First quarter corporate earnings season will begin picking up steam this week with large banks and financial service companies first on the docket. Given the strong traction in the U.S. economic recovery supported by stimulus and the growing vaccine rollout, the first quarter results are expected to mark strong growth compared to the disruption from the onset of the pandemic in the first quarter of 2020. According to FactSet, the consensus first quarter earnings growth forecast for the S&P 500 constituents is for nearly 25% growth year-over-year. Investors will be listening closely on earnings calls for discussions of supply chain pressures, rising input costs (and ability to pass on those costs), and potential corporate tax reform implications.
 
Although stocks may have the wind at their back from an earnings growth perspective, the robust economic recovery can also pose a bit of a double edged sword for stocks as the need for accommodative monetary policy is reduced.
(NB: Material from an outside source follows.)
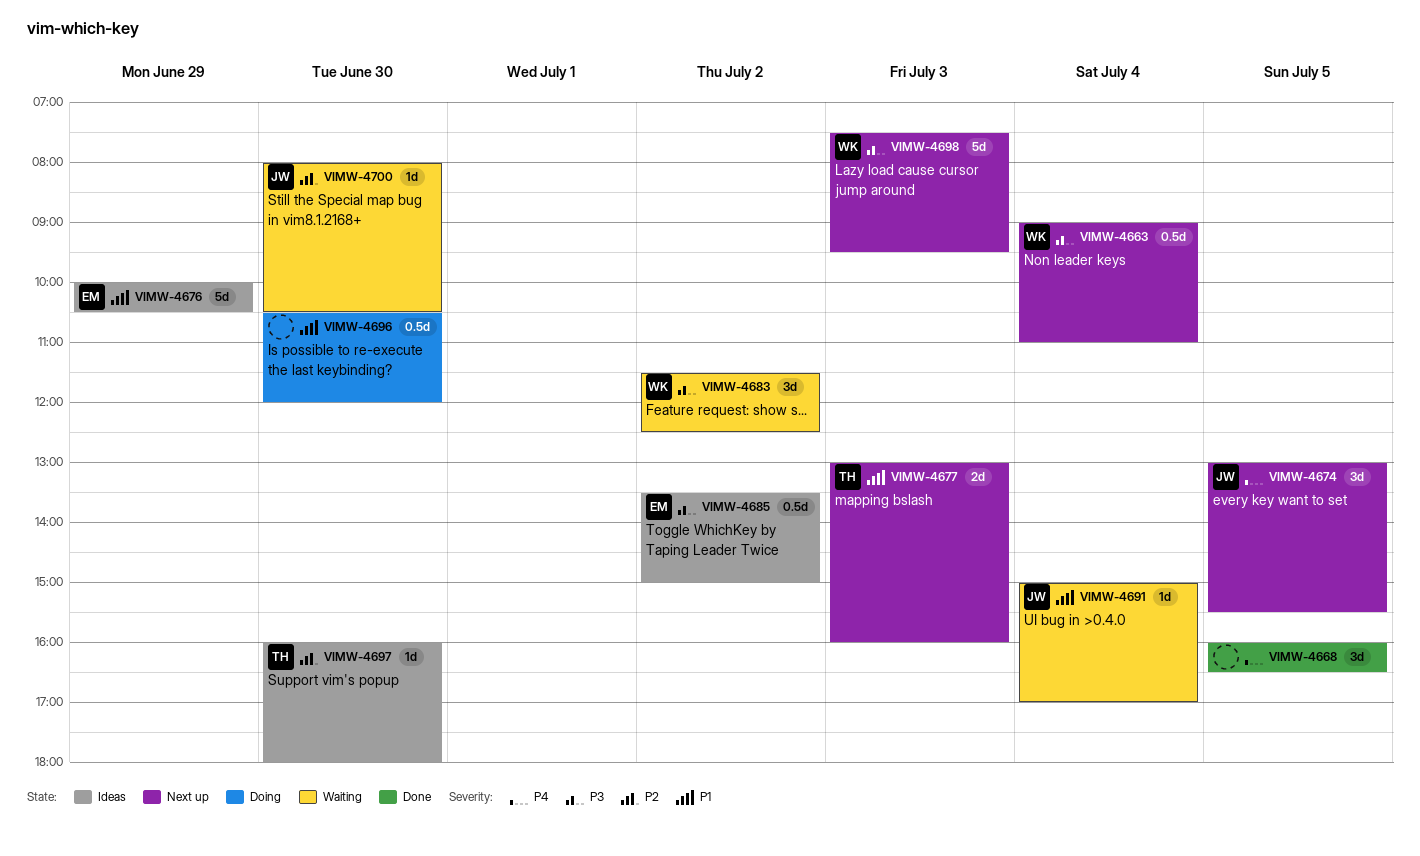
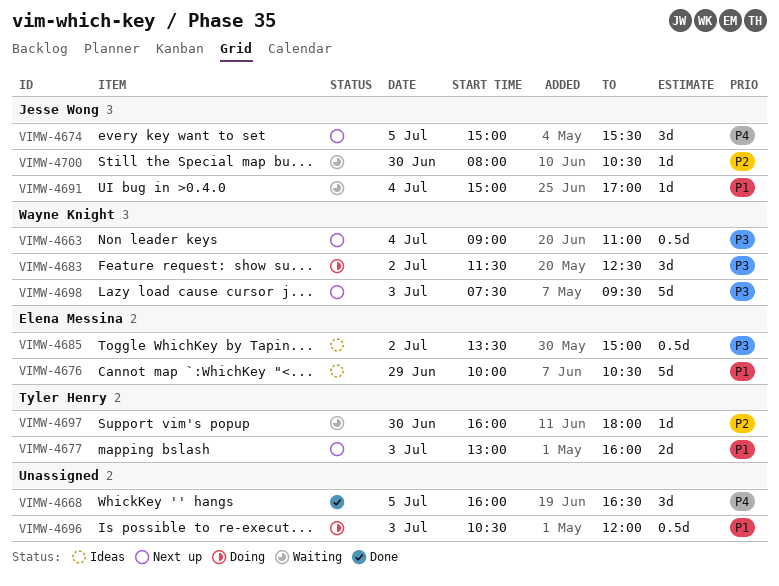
VIMW-4674, begins: 13:00 -> 15:00
VIMW-4683, status: Waiting -> Doing
VIMW-4696, day: Jun 30 -> Jul 3
VIMW-4697, status: Ideas -> Waiting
The Federal Reserve’s efforts to maintain low interest rates and easy liquidity to stimulate the economy have also been supportive of expanding stock valuations. As the labor market works its way back toward full employment and economic growth and inflation normalizes, the central bank would be able to gradually withdraw its support, beginning with its bond purchase program meant to keep a lid on long-term rates, including mortgage rates, and eventually increasing short-term rates. Fed members generally don’t anticipate hiking rates until at least 2023 as of their March meeting.
 
However, some market participants are concerned that a significant overheating in economic activity and runaway inflation could force the Fed’s hand in becoming more restrictive sooner than anticipated. March’s inflation readings came in to the upside of expectations with producer and consumer prices (PPI and CPI) rising 3.1% and 2.6% year-over-year, respectively. It’s important to note, however, that these readings, as well as the annual inflation readings over the coming months are skewed to the upside by being compared to economic shock from a year ago that initially sent prices lower. Near-term inflation is heating up as consumer demand supported by stimulus resumes and supply chain disruptions linger, but not to the extent shown by year-over-year numbers.
 
The week ahead will be chock-full of important economic updates in addition to the kick-off of earnings season. U.S. consumers will be the main focus with monthly retail sales announced as well as consumer sentiment data. Additionally, updates on the vaccine front will be watched closely. Daily U.S. vaccinations are tracking over 3 million per day, but U.S. health officials are calling for a pause on administering the Johnson & Johnson vaccine on blood-clot concerns among a small group of recipients.